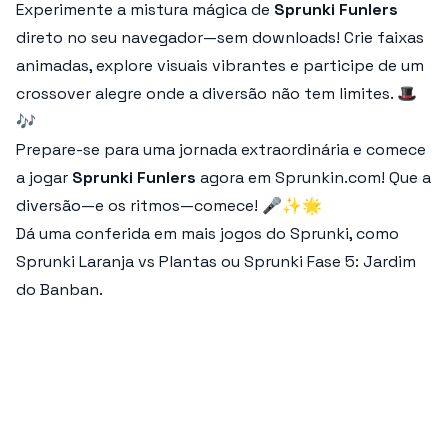
Experimente a mistura mágica de
Sprunki Funlers
direto no seu navegador—sem downloads! Crie faixas
animadas, explore visuais vibrantes e participe de um
crossover alegre onde a diversão não tem limites. 🎩
🎶
Prepare-se para uma jornada extraordinária e comece
a jogar
Sprunki Funlers
agora em Sprunkin.com! Que a
diversão—e os ritmos—comece! 🎤✨🌟
Dá uma conferida em mais jogos do Sprunki, como
Sprunki Laranja vs Plantas ou Sprunki Fase 5: Jardim
do Banban.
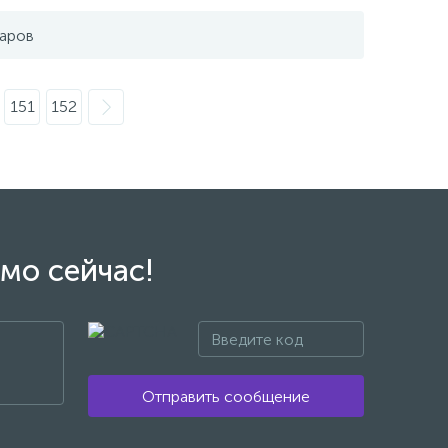
варов
151
152
мо сейчас!
Отправить сообщение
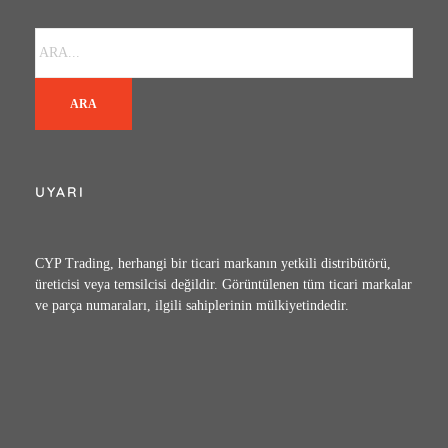
ARA
UYARI
CYP Trading, herhangi bir ticari markanın yetkili distribütörü,
üreticisi veya temsilcisi değildir. Görüntülenen tüm ticari markalar
ve parça numaraları, ilgili sahiplerinin mülkiyetindedir.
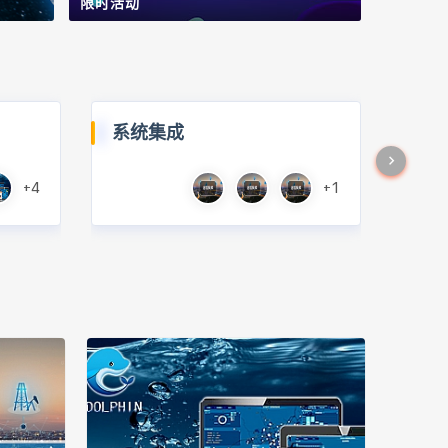
限时活动
系统集成
+4
+1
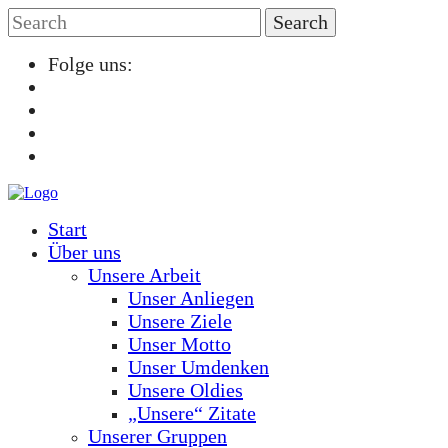
Folge uns:
Start
Über uns
Unsere Arbeit
Unser Anliegen
Unsere Ziele
Unser Motto
Unser Umdenken
Unsere Oldies
„Unsere“ Zitate
Unserer Gruppen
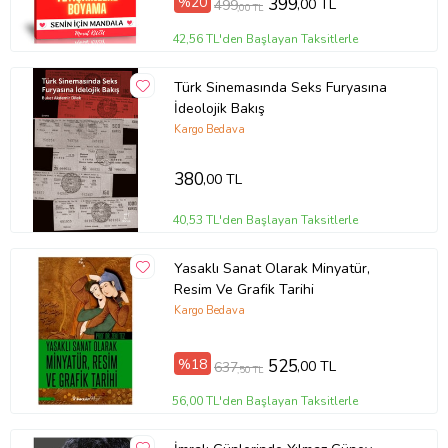
%20
399
,00 TL
499
,00 TL
Ürün Kodu:
kcm74527548
42,56 TL'den Başlayan Taksitlerle
Türk Sinemasında Seks Furyasına
İdeolojik Bakış
Kargo Bedava
380
,00 TL
40,53 TL'den Başlayan Taksitlerle
Yasaklı Sanat Olarak Minyatür,
Resim Ve Grafik Tarihi
Kargo Bedava
%18
525
,00 TL
637
,50 TL
56,00 TL'den Başlayan Taksitlerle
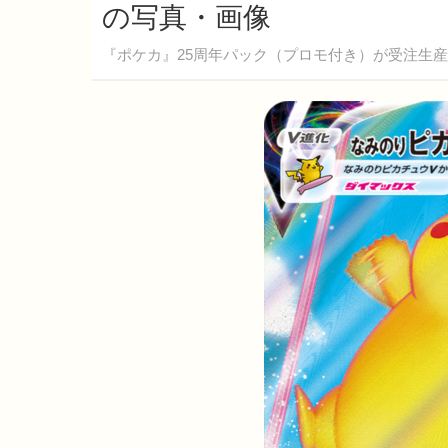
の写真・画像
『ポケカ』25周年パック（プロモ付き）が受注生産に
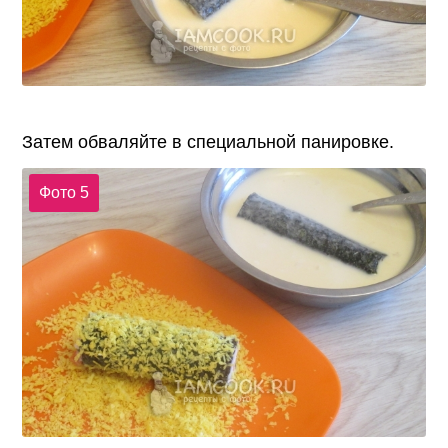
Затем обваляйте в специальной панировке.
Фото 5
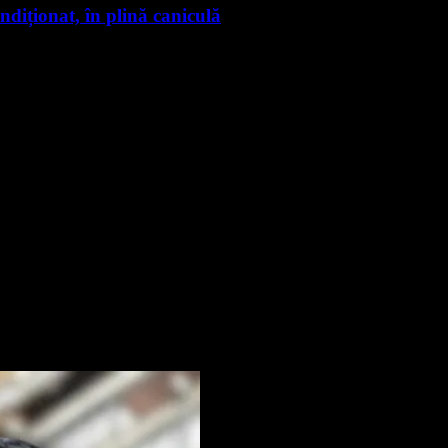
ndiționat, în plină caniculă
nte știri
rmare și vei primi notificări prin email când vor fi publicate articol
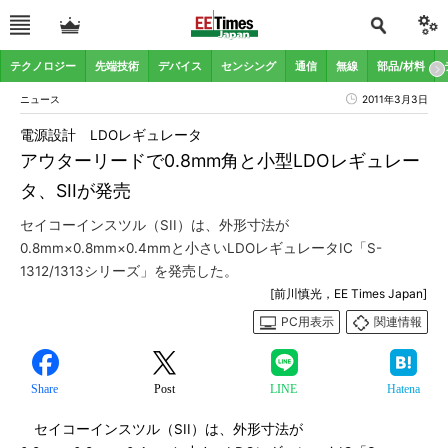
テクノロジー
先端技術
デバイス
センシング
通信
無線
部品/材料
ニュース
2011年3月3日
電源設計 LDOレギュレータ
アウターリードで0.8mm角と小型LDOレギュレー
タ、SIIが発売
セイコーインスツル（SII）は、外形寸法が
0.8mm×0.8mm×0.4mmと小さいLDOレギュレータIC「S-
1312/1313シリーズ」を発売した。
[前川慎光，EE Times Japan]
PC用表示
関連情報
Share
Post
LINE
Hatena
セイコーインスツル（SII）は、外形寸法が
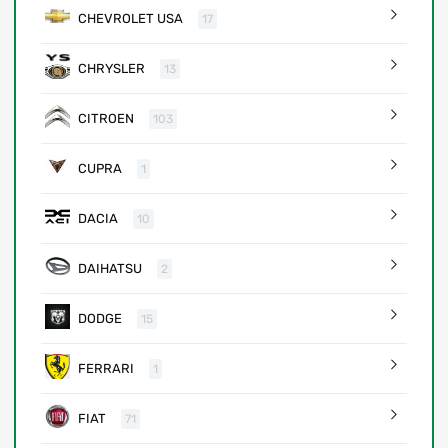
CHEVROLET USA
17
CHRYSLER
13
CITROEN
103
CUPRA
1
DACIA
10
DAIHATSU
2
DODGE
15
FERRARI
1
FIAT
71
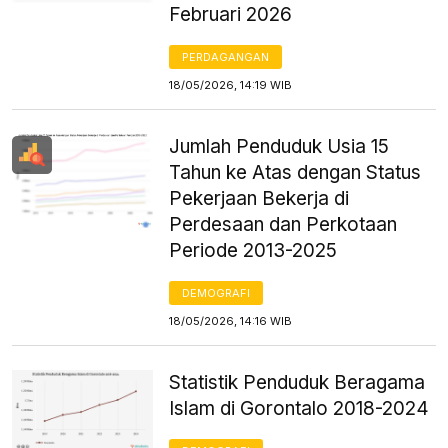
Februari 2026
PERDAGANGAN
18/05/2026, 14:19 WIB
Jumlah Penduduk Usia 15
Tahun ke Atas dengan Status
Pekerjaan Bekerja di
Perdesaan dan Perkotaan
Periode 2013-2025
DEMOGRAFI
18/05/2026, 14:16 WIB
Statistik Penduduk Beragama
Islam di Gorontalo 2018-2024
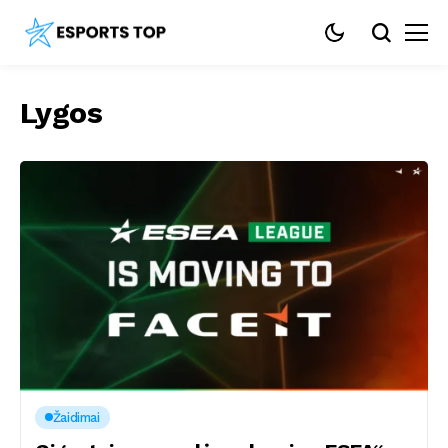
Lygos
Žaidimai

:::::

#### [AIM OF THE TASK]
Wherever a line holds the word "comece", copy that line out of the entries above.

#### [TASK OUTPUT]
Prepare-se para uma jornada extraordinária e comece
diversão—e os ritmos—comece! 🎤✨🌟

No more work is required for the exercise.